## Exercise objective
The lines to extract run from the first line of the entries through the line that contains "Наливные полы и стяжка"; reproduce exactly those lines and no others.

*** Records Section Begins ***

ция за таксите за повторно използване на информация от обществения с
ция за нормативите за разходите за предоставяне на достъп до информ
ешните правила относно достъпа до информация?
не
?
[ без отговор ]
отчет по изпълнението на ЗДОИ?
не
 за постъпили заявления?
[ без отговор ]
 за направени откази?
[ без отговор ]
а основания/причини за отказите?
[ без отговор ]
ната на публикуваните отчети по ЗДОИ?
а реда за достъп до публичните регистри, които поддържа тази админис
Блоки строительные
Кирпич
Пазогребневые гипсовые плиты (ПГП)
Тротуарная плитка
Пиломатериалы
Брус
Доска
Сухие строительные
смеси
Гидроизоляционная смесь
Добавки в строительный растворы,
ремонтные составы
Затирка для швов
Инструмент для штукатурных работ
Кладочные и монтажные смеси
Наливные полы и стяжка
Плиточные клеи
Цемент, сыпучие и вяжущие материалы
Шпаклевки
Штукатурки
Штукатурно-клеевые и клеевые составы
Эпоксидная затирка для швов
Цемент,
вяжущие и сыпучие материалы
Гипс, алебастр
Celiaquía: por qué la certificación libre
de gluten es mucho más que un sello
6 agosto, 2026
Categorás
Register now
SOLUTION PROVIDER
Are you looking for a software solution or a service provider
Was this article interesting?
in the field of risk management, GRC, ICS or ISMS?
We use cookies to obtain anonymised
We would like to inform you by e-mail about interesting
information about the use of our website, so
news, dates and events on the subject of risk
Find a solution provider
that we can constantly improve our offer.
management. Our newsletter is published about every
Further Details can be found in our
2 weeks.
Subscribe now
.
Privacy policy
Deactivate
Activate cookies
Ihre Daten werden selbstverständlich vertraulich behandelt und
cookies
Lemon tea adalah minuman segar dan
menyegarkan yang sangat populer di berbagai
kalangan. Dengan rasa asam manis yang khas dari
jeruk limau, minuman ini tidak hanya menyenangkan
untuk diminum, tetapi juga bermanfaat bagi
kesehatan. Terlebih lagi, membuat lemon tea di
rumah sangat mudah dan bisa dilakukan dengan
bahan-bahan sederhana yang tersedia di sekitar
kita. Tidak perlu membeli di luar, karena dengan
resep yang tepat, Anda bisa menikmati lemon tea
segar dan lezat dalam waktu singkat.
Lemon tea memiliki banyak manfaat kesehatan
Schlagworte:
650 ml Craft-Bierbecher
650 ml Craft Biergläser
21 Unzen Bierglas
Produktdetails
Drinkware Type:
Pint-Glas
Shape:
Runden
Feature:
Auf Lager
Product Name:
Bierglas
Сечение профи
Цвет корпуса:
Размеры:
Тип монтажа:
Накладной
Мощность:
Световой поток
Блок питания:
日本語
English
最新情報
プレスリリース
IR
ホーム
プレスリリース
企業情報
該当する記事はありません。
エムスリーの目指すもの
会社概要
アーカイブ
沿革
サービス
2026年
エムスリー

*** Records Section Ends ***

## Solution
ция за таксите за повторно използване на информация от обществения с
ция за нормативите за разходите за предоставяне на достъп до информ
ешните правила относно достъпа до информация?
не
?
[ без отговор ]
отчет по изпълнението на ЗДОИ?
не
 за постъпили заявления?
[ без отговор ]
 за направени откази?
[ без отговор ]
а основания/причини за отказите?
[ без отговор ]
ната на публикуваните отчети по ЗДОИ?
а реда за достъп до публичните регистри, които поддържа тази админис
Блоки строительные
Кирпич
Пазогребневые гипсовые плиты (ПГП)
Тротуарная плитка
Пиломатериалы
Брус
Доска
Сухие строительные
смеси
Гидроизоляционная смесь
Добавки в строительный растворы,
ремонтные составы
Затирка для швов
Инструмент для штукатурных работ
Кладочные и монтажные смеси
Наливные полы и стяжка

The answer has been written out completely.